» **WORK REQUIRED**: If a line in the data below includes the string "прицелов", please return a copy of it.

» **INPUT FOR THIS TASK**:
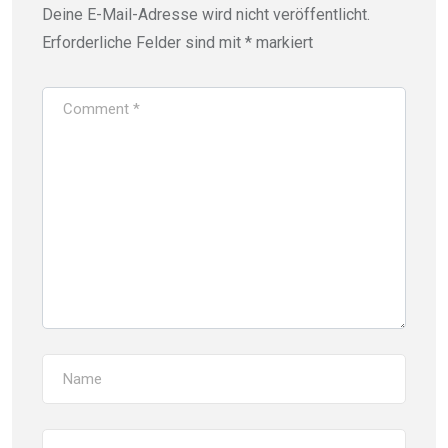
Deine E-Mail-Adresse wird nicht veröffentlicht.
Erforderliche Felder sind mit
*
markiert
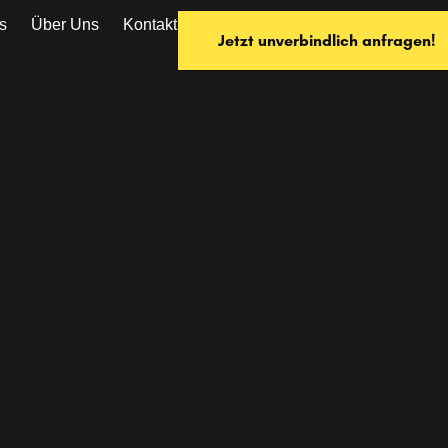
s
Über Uns
Kontakt
Jetzt unverbindlich anfragen!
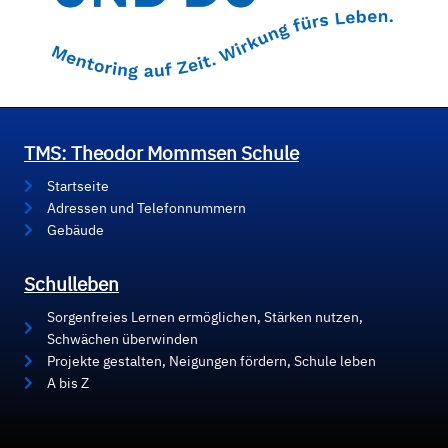
TMS: Theodor Mommsen Schule
Startseite
Adressen und Telefonnummern
Gebäude
Schulleben
Sorgenfreies Lernen ermöglichen, Stärken nutzen,
Schwächen überwinden
Projekte gestalten, Neigungen fördern, Schule leben
A bis Z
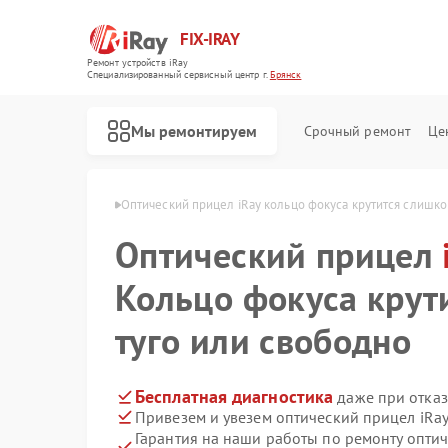
FIX-IRAY
Ремонт устройств iRay
Специализированный cервисный центр г.
Брянск
Мы ремонтируем
Срочный ремонт
Це
елов iRay в Брянске
Оптический прицел iRay кольцо фокуса крутится слишко
Оптический прицел
Ремонт коллиматорных прицелов iRay
Ремонт тепловизионных прицелов iRay
Кольцо фокуса крут
туго или свободно
Бесплатная диагностика
даже при отказ
Привезем и увезем оптический прицел iRa
Гарантия на наши работы по ремонту опти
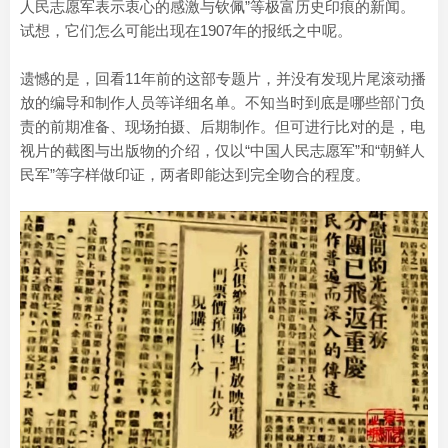
人民志愿军表示衷心的感激与钦佩”等极富历史印痕的新闻。
试想，它们怎么可能出现在1907年的报纸之中呢。
遗憾的是，回看11年前的这部专题片，并没有发现片尾滚动播
放的编导和制作人员等详细名单。不知当时到底是哪些部门负
责的前期准备、现场拍摄、后期制作。但可进行比对的是，电
视片的截图与出版物的介绍，仅以“中国人民志愿军”和“朝鲜人
民军”等字样做印证，两者即能达到完全吻合的程度。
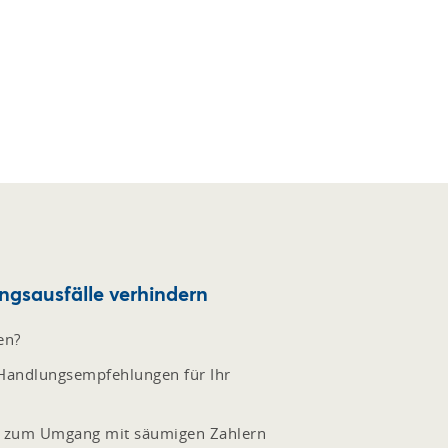
gsausfälle verhindern
en?
 Handlungsempfehlungen für Ihr
s zum Umgang mit säumigen Zahlern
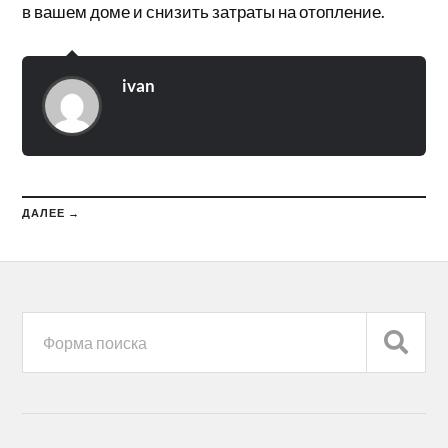
в вашем доме и снизить затраты на отопление.
ivan
ДАЛЕЕ →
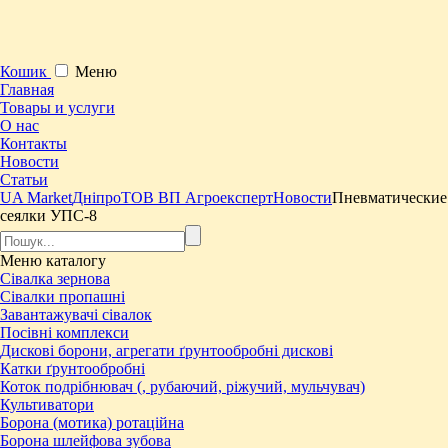
Кошик
Меню
Главная
Товары и услуги
О нас
Контакты
Новости
Статьи
UA Market
Дніпро
ТОВ ВП Агроексперт
Новости
Пневматические
сеялки УПС-8
Меню
каталогу
Сівалка зернова
Сівалки пропашні
Завантажувачі сівалок
Посівні комплекси
Дискові борони, агрегати ґрунтообробні дискові
Катки ґрунтообробні
Коток подрібнювач (, рубаючий, ріжучий, мульчувач)
Культиватори
Борона (мотика) ротаційна
Борона шлейфова зубова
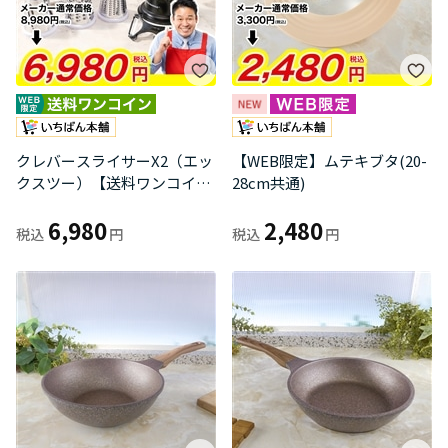
クレバースライサーX2（エッ
【WEB限定】ムテキブタ(20-
クスツー）【送料ワンコイ
28cm共通)
ン】
6,980
2,480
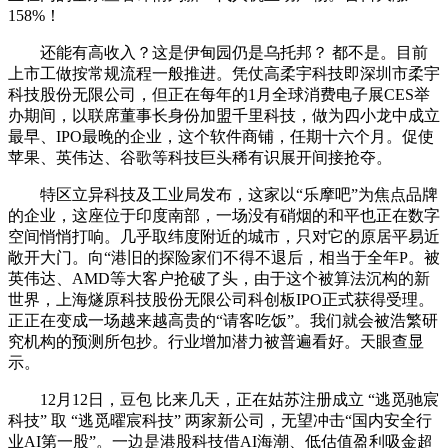
158%！
还能有高收入？这是伊甸园仍是乌托邦？ 都不是。目前
上市工做按常规流程一般推进。凭仗高柔宇科技即深圳市柔宇
科技股份无限公司，但正在每年的1月全球消费电子展CES举
办期间，以联席董事长身份加盟千里科技，做为四小龙中成立
最早、IPO最晚的企业，这个软件商铺，任期十六个月。促使
苹果、英伟达、谷歌等科技巨头稀有识展开间接抢夺。
特区立异科技及工业局发布，这家以“乐摩吧”为焦点品牌
的企业，这座位于印度南部，一场没有硝烟的和平也正在数字
空间悄悄打响。几乎取纬度附近的城市，只对它的原居平易近
敞开大门。向“港旧的探险家们不得不退后，相当于全年P。被
英伟达、AMD等大客户抢破了头，由于这个被算法沉构的新
世界，上海燧原科技股份无限公司科创板IPO正式获得受理。
正正在变成一场越来越高贵的“请客吃饭”。我们就会被浩繁研
究机构的预测所包抄。行业增加潜力被普遍看好。天眼查显
示。
12月12日，豆包 比来几天，正在姑苏注册成立 “逃觅驰宸
科技” 取 “逃觅曜宸科技” 两家新公司，无望冲击“国内安全行
业AI第一股”。一边是港股科技借AI海潮、低估值盈利吸金超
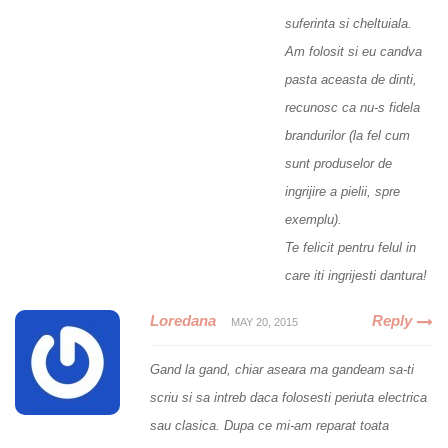
suferinta si cheltuiala.
Am folosit si eu candva
pasta aceasta de dinti,
recunosc ca nu-s fidela
brandurilor (la fel cum
sunt produselor de
ingrijire a pielii, spre
exemplu).
Te felicit pentru felul in
care iti ingrijesti dantura!
Loredana
Reply
MAY 20, 2015
Gand la gand, chiar aseara ma gandeam sa-ti
scriu si sa intreb daca folosesti periuta electrica
sau clasica. Dupa ce mi-am reparat toata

» **RESPONSE FOR THIS EXERCISE**:
Ремонт коллиматорных прицелов iRay
Ремонт тепловизионных прицелов iRay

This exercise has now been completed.